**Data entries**
+---+

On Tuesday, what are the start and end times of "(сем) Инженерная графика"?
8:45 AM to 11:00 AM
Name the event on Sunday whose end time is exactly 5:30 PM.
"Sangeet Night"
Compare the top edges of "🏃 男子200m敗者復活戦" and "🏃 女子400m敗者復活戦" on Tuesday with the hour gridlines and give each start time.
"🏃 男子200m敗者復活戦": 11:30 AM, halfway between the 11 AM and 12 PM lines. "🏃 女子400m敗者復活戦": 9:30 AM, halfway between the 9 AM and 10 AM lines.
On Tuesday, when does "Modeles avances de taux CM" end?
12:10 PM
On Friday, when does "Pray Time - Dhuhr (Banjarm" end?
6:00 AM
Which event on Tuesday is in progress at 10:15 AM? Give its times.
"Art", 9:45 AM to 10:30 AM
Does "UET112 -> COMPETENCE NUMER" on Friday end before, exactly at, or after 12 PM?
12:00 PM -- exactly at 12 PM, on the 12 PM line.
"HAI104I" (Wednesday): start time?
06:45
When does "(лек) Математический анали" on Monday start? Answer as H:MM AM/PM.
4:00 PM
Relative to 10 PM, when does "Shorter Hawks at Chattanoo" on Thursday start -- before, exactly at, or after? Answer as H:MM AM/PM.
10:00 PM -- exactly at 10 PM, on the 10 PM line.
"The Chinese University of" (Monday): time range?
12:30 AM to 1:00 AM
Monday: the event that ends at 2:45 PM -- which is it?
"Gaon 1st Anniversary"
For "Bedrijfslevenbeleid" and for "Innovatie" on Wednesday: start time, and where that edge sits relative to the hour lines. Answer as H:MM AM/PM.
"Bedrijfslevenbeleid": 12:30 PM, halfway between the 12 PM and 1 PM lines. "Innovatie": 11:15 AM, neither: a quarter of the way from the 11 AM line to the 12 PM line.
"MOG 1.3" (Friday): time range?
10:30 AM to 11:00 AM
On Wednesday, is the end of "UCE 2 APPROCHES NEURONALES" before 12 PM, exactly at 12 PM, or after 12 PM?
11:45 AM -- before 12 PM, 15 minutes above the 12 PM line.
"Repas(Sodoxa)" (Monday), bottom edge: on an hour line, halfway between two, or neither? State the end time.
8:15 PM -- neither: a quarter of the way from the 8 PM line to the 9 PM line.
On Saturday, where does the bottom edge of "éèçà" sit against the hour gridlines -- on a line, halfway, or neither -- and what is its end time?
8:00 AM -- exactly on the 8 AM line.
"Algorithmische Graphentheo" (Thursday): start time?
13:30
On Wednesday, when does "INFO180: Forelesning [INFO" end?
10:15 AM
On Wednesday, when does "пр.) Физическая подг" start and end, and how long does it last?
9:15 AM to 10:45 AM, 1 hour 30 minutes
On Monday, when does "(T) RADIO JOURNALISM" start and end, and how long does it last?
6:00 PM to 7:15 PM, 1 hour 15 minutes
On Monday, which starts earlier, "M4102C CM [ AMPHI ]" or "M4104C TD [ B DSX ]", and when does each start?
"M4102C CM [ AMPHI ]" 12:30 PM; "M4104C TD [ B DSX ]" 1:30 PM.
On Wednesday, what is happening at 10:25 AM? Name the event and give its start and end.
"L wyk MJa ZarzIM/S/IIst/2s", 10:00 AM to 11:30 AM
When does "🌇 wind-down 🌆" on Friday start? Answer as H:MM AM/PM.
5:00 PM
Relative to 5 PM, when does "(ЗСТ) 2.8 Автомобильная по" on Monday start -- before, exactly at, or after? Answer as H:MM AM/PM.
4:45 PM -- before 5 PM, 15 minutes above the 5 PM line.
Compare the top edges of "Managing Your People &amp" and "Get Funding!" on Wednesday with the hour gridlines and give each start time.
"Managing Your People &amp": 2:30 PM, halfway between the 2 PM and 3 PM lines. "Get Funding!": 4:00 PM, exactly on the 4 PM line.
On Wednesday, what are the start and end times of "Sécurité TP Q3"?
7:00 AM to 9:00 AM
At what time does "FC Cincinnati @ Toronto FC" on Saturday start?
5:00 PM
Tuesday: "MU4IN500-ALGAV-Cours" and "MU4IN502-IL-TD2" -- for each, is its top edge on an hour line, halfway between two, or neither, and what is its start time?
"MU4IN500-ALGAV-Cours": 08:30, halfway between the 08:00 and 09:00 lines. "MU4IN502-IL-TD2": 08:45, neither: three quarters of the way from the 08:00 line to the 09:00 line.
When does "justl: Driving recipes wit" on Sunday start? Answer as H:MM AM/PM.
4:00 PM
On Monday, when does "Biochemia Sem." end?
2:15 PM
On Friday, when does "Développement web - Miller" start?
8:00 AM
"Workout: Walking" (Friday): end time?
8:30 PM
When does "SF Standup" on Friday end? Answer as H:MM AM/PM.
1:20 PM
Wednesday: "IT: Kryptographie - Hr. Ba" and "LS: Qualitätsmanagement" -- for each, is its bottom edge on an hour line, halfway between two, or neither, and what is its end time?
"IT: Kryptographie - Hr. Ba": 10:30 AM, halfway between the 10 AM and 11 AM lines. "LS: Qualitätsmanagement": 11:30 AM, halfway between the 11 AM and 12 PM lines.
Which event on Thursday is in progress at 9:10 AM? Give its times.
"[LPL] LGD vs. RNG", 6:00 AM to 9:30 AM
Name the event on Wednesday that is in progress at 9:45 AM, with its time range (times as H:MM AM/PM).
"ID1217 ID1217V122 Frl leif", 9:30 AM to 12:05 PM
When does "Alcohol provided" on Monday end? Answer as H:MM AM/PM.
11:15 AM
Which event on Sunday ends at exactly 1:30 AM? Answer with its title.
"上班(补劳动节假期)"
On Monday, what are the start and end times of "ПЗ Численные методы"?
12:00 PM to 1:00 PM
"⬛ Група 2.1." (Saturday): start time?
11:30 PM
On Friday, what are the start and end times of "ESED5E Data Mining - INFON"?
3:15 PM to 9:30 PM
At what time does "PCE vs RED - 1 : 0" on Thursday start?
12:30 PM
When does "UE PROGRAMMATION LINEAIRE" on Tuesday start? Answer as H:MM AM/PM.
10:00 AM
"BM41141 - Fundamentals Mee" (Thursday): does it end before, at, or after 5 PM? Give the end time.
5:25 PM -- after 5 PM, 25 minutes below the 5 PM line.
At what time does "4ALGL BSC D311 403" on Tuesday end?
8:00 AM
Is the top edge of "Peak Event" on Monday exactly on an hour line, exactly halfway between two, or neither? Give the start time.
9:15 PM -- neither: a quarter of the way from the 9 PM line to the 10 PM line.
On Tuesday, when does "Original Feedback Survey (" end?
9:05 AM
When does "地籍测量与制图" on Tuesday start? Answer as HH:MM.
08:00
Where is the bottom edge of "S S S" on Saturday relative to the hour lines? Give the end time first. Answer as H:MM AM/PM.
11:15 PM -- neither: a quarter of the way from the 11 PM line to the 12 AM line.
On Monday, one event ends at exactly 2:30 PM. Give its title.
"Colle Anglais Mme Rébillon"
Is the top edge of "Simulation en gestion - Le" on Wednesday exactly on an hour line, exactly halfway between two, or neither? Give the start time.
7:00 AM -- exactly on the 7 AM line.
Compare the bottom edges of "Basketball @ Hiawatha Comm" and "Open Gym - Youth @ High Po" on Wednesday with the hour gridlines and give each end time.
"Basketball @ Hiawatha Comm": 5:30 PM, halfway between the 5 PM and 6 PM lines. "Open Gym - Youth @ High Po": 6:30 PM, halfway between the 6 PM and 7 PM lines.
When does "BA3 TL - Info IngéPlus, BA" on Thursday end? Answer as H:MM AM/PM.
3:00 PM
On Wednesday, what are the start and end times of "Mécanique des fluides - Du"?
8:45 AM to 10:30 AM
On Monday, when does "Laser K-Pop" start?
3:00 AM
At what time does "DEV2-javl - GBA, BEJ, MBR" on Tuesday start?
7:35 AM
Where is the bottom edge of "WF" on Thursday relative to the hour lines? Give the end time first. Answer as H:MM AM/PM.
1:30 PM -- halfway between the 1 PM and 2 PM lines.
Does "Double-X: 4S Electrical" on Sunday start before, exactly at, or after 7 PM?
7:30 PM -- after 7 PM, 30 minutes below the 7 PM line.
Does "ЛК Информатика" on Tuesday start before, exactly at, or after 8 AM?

+---+

**WHAT THE EXERCISE ASKS**
Output the lines of the listing above verbatim, from its first line up to and including the line that contains "10:00 PM -- exactly".

**ANSWER BELOW**
On Tuesday, what are the start and end times of "(сем) Инженерная графика"?
8:45 AM to 11:00 AM
Name the event on Sunday whose end time is exactly 5:30 PM.
"Sangeet Night"
Compare the top edges of "🏃 男子200m敗者復活戦" and "🏃 女子400m敗者復活戦" on Tuesday with the hour gridlines and give each start time.
"🏃 男子200m敗者復活戦": 11:30 AM, halfway between the 11 AM and 12 PM lines. "🏃 女子400m敗者復活戦": 9:30 AM, halfway between the 9 AM and 10 AM lines.
On Tuesday, when does "Modeles avances de taux CM" end?
12:10 PM
On Friday, when does "Pray Time - Dhuhr (Banjarm" end?
6:00 AM
Which event on Tuesday is in progress at 10:15 AM? Give its times.
"Art", 9:45 AM to 10:30 AM
Does "UET112 -> COMPETENCE NUMER" on Friday end before, exactly at, or after 12 PM?
12:00 PM -- exactly at 12 PM, on the 12 PM line.
"HAI104I" (Wednesday): start time?
06:45
When does "(лек) Математический анали" on Monday start? Answer as H:MM AM/PM.
4:00 PM
Relative to 10 PM, when does "Shorter Hawks at Chattanoo" on Thursday start -- before, exactly at, or after? Answer as H:MM AM/PM.
10:00 PM -- exactly at 10 PM, on the 10 PM line.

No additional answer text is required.